LONDON, U.K.—Margaret Dawson couldn’t recognise her son. At 84 years old, she had just gone into a care home.
“I always thought that dementia is slow, it creeps forward and you know it’s coming, so you can do something about it. But in my mum’s case, it wasn’t. It all happened so quickly,” recalled Margaret’s son, Garry Dawson.
“She thought that I was her dad,” said Garry. “We had to stop taking our daughter to see her because it was becoming upsetting. My daughter couldn’t understand why grandma didn’t know her; it’s difficult to explain that to an 8-year-old.”
Seeing a close family member suffer from dementia can be one of the most painful chapters in your life. As Garry’s mother could no longer make her own decisions, he planned to manage his mother’s finances.
But he had never set up a Lasting Power of Attorney, which meant he had to go through the Court of Protection – a specialist court that can make decisions on health, welfare and finances for those who have lost capacity to do so.
Like many, dealing with the Court of Protection caused a tremendous amount of stress and emotion for Garry. “The emotional aspects were horrendous,” he said.
From being told his mother’s family home had to be sold to cover the care home costs, paying ongoing fees and constantly having to prove everything to the court, the process only added to the difficulties he was already facing.
Applying to the Court of Protection, which has the same powers as the High Court, can often be a less flexible and a more costly option.
Managing your loved one’s finances
Around 1 in 3 people over 65 will develop dementia, according to the Alzheimer’s Society.
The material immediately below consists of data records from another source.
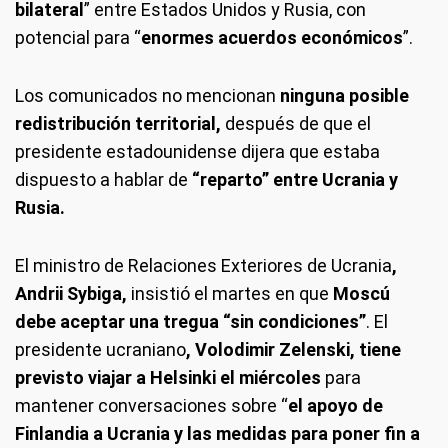
bilateral
” entre Estados Unidos y Rusia, con
potencial para “
enormes acuerdos económicos
”.
Los comunicados no mencionan
ninguna posible
redistribución territorial,
después de que el
presidente estadounidense dijera que estaba
dispuesto a hablar de
“reparto” entre Ucrania y
Rusia.
El ministro de Relaciones Exteriores de Ucrania
,
Andrii Sybiga,
insistió el martes en que
Moscú
debe aceptar una tregua “sin condiciones”
. El
presidente ucraniano
, Volodimir Zelenski, tiene
previsto viajar a Helsinki el miércoles
para
mantener conversaciones sobre “
el apoyo de
Finlandia a Ucrania y las medidas para poner fin a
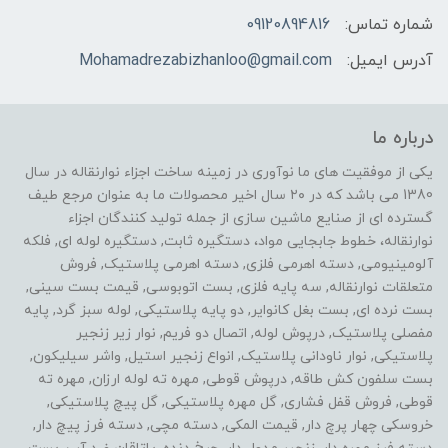
شماره تماس:
09120894816
آدرس ایمیل:
Mohamadrezabizhanloo@gmail.com
درباره ما
یکی از موفقیت های ما نوآوری در زمینه ساخت اجزاء نوارنقاله در سال
1380 می باشد که در ۲۰ سال اخیر محصولات ما به عنوان مرجع طیف
گسترده ای از صنایع ماشین سازی از جمله تولید کنندگان اجزاء
نوارنقاله، خطوط جابجایی مواد، دستگیره ثابت, دستگیره لوله ای, فلکه
آلومینیومی, دسته اهرمی فلزی, دسته اهرمی پلاستیک, فروش
متعلقات نوارنقاله, سه پایه فلزی, بست اتوبوسی, قیمت بست سینی,
بست نرده ای, بست بغل کانوایر, دو پایه پلاستیکی, لوله سبز گرد, پایه
مفصلی پلاستیک, درپوش لوله, اتصال دو فریم, نوار زیر زنجیر
پلاستیکی, نوار ناودانی پلاستیک, انواع زنجیر استیل, واشر سیلیکون,
بست سلفون کش طاقه, درپوش قوطی, مهره ته لوله ارزان, مهره ته
قوطی, فروش قفل فشاری, گل مهره پلاستیکی, گل پیچ پلاستیکی,
خروسکی چهار پرچ دار, قیمت المکی, دسته مچی, دسته فرز پیچ دار,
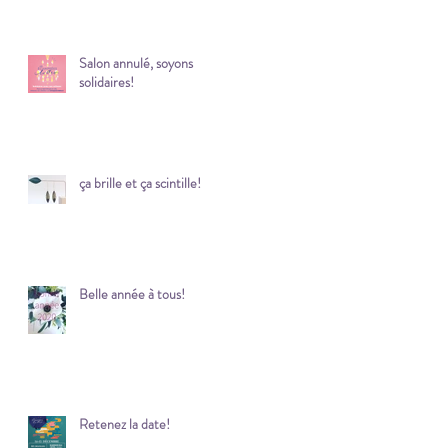
Salon annulé, soyons
solidaires!
ça brille et ça scintille!
Belle année à tous!
Retenez la date!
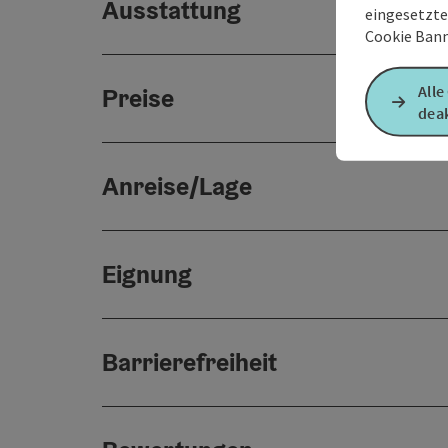
Ausstattung
eingesetzte
Cookie Bann
Alle
Preise
deak
Anreise/Lage
Eignung
Barrierefreiheit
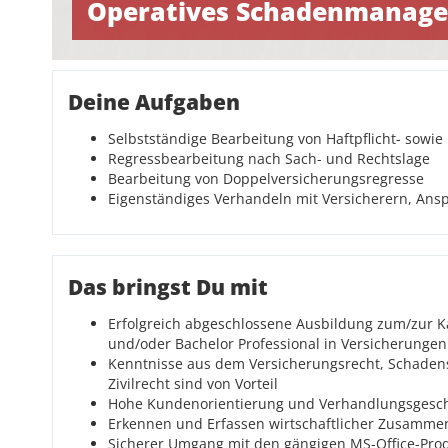
Operatives Schadenmanagem
Deine Aufgaben
Selbstständige Bearbeitung von Haftpflicht- sowi
Regressbearbeitung nach Sach- und Rechtslage
Bearbeitung von Doppelversicherungsregresse
Eigenständiges Verhandeln mit Versicherern, Ans
Das bringst Du mit
Erfolgreich abgeschlossene Ausbildung zum/zur 
und/oder Bachelor Professional in Versicherunge
Kenntnisse aus dem Versicherungsrecht, Schadens
Zivilrecht sind von Vorteil
Hohe Kundenorientierung und Verhandlungsgesch
Erkennen und Erfassen wirtschaftlicher Zusamm
Sicherer Umgang mit den gängigen MS-Office-Pro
Many people assume that next-of-kin can make financial and welfare decisions on behalf of a family member that has lost capacity. This is a myth.
Thousands of people in the UK manage the finances for the vulnerable when they can no longer make their own decisions.
It’s not comfortable to think that one day you may not be capable of making your own decisions in the future.
“It might be upsetting to approach an immediate member of your family to say: ‘Look you need to sign the appropriate documentation so we can look after everything for you.’ It’s not a nice thing to ask anybody to do,” said Garry. He wishes his mum had had one in place in time.
A Lasting Power of Attorney is a legal document that appoints a person (known as the “attorney”) to make decisions on behalf of someone else (known as the “donor”). It has to be set up while the “donor” has the capacity to make their own decisions.
Types of Lasting Power of Attorney
Lasting Powers of Attorney don’t need to be used straight away; they may not even be used at all. But having your wishes clearly stated can ease the emotional and financial burden of close family and friends, if anything were to happen.
In England and Wales, there are two types of Lasting Powers of Attorney, one for property and financial affairs and the other for health and welfare. The main difference is that the health and welfare document is only valid if the person loses capacity to make their own decisions.
Both types require a certificate provider to confirm that the person is not being forced to sign away their assets, as well as a witness.
The Enduring Power of Attorney was replaced by the property and financial affairs Lasting Power of Attorney in October 2007, but Enduring Powers of Attorney created before this date are still valid.